Rmkf - 2012-04-05

hi all here!
let me present new method of unsupervised blind acoustic-to-articulatory
inversion. breef description is in attach.

the key feature is that restored such a way log area vector have the property
of nearly piecewise-linear trajectory! i.e. log area vector moving in time
from vertex to next vertex and each such vertex corresponds to each
perceptually-distinguishable phone. (though, of course, timefade itself can be
of any form - linear, step, parabolic with either positive or negative
curvature - the common thing is that it is the number monotonically rising
from 0 to 1.) so the log area vector sequence can be represented by vertexes
and timefade from one to another with very little estimation error. - it's
very compact representation clearly factorizing dynamics vs destination
positions. i.e. just the sequence of commands controlling imitating
synthesizer, running time-parallel with input speech sound! thus, for
recognition purposes only vertexes must be kept, not all o(t) sequence. can it
help to speed up significantly graph search (especially in n-best rather than
1-best case) ?

--- --- ---

How would you render this sentence from the forum post in Spanish: "thus, for recognition purposes only vertexes must be kept, not all o(t) sequence."?

Saved data entries:

--- --- ---

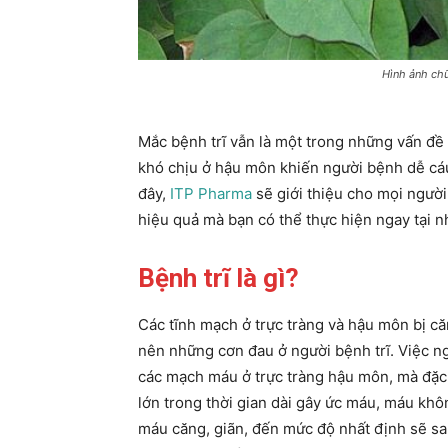
Hình ảnh chữ
Mắc bệnh trĩ vẫn là một trong những vấn đề
khó chịu ở hậu môn khiến người bệnh dễ cáu 
đây,
ITP Pharma
sẽ giới thiệu cho mọi ngườ
hiệu quả mà bạn có thể thực hiện ngay tại 
Bệnh trĩ là gì?
Các tĩnh mạch ở trực tràng và hậu môn bị c
nên những cơn đau ở người bệnh trĩ. Việc ngồ
các mạch máu ở trực tràng hậu môn, mà đặc b
lớn trong thời gian dài gây ức máu, máu kh
máu căng, giãn, đến mức độ nhất định sẽ sa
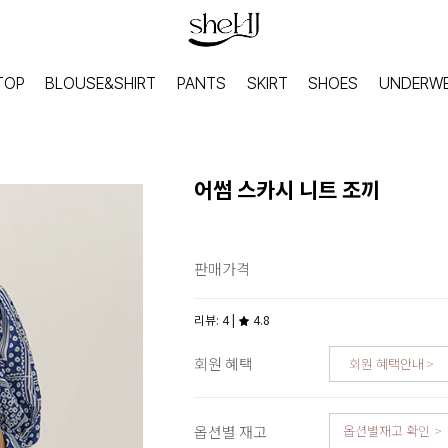
TOP
BLOUSE&SHIRT
PANTS
SKIRT
SHOES
UNDERW
어썸 스카시 니트 조끼
판매가격
리뷰: 4 |
4.8
회원 혜택
회원 혜택안내
HOME
INNER
옵션별 재고
옵션별재고 확인
홈웨어
이너웨어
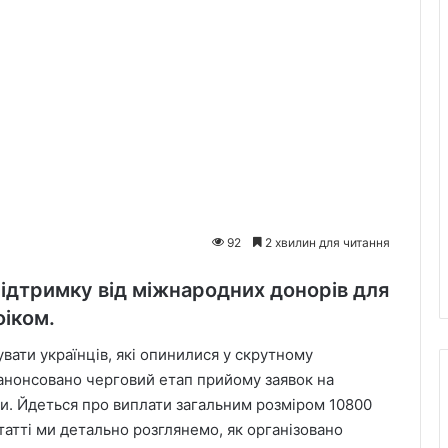
92
2 хвилин для читання
підтримку від міжнародних донорів для
фіком.
ати українців, які опинилися у скрутному
 анонсовано черговий етап прийому заявок на
и. Йдеться про виплати загальним розміром 10800
татті ми детально розглянемо, як організовано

--- --- ---

▸ **RESULT OF THIS TASK**: Así, para fines de reconocimiento solo deben conservarse los vértices, no toda la secuencia o(t).